People go back and forth across the border. Some 300 students, most of whom are U.S. citizens, cross each day to go to school in Columbus or 30 miles further north in Deming. This presents a problem. Some inevitably are given drugs to carry. At no age do you refuse a cartel request, and not everyone can be searched. And cartel cash is addictive. “Once you’ve started taking money, there’s no way to stop taking it,” says Deputy Odom. Don’t want to cooperate? Well, we know when your kid leaves school and … you get the point. A school bus driver was arrested for transporting drugs along with children. With that human cargo, it was easy for him to get through checkpoints. Sheriff Cobos never ceases to marvel at the tactics of the cartels. “If only they could put all that energy and ingenuity into something useful like curing cancer.”

Those who closely follow the drug war are increasingly dismayed by the way it’s fought. Guns don’t stop drugs. Eliminate the narcotics in one place, they move to another. Money determines. Don Wirth, a former senior special agent with the Department of Interior, told the Tucson Weekly in May that the war is a “tremendous waste of the country’s resources. We’ve spent billions fighting that stuff and haven’t made a dent. And the violence escalates.

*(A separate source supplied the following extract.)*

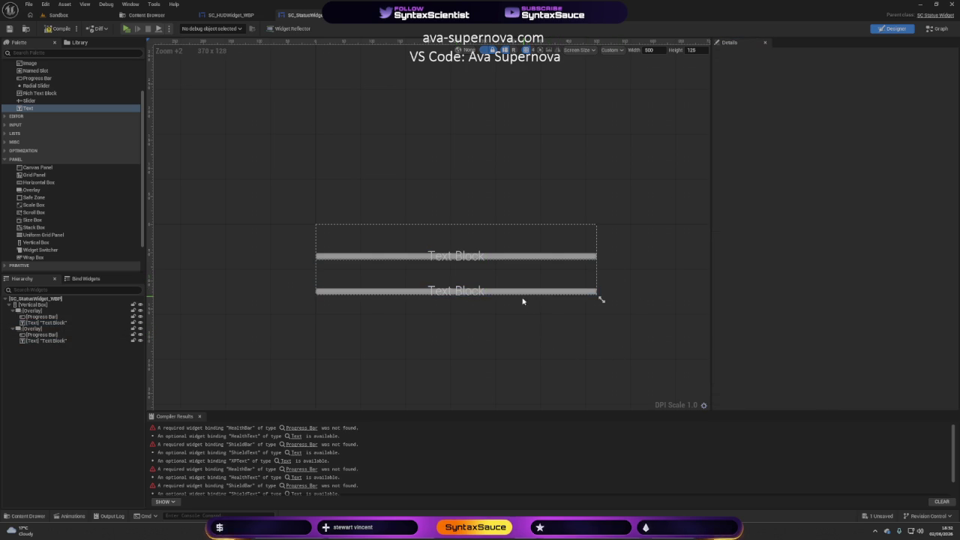
Rename the first progress bar and its label to HealthBar and HealthText
{"action": "left_click", "coordinate": [42, 317]}
{"action": "left_click", "coordinate": [42, 318]}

This is unusual for somebody in law enforcement to say, but we’re never going to win the drug war. We need other approaches.”

The best approach, some say, is to legalize drugs, at least marijuana, which comprises anywhere from 50 to 80 percent of cartel earnings. That would free lawmen to concentrate on the harder but smaller drugs and human smuggling (often for prostitution). In an interview with Truthout, Ethan Nadelman, executive director of the Drug Policy Alliance, says, “a law enforcement strategy cannot defeat a dynamic global commodities market. So as long as there is demand, there will be supply. Attempts at interdiction just move the drug trafficking around, wreaking havoc in its wake.”

Border towns have to live with that havoc, facing incursions of a kind far more dangerous than Pancho Villa’s. What does the future hold for Columbus? Addison Bachman suggests making something of the past—and what a past it is: a town that repelled a very rare invasion of America, launched by one of its most colorful enemies. Maybe statues to Pershing and Patton could be erected to accompany Villa’s. But yesterday’s enemies are now friends in a closely integrated society: for all intents, Palomas and Columbus are one. This is an invisible gem that needs the right kind of exposure, says Bachman.

So Americans, come on down and enjoy yourselves. But please, no drugs or guns.

Ed Warner is a former editor-reporter for the Voice of America.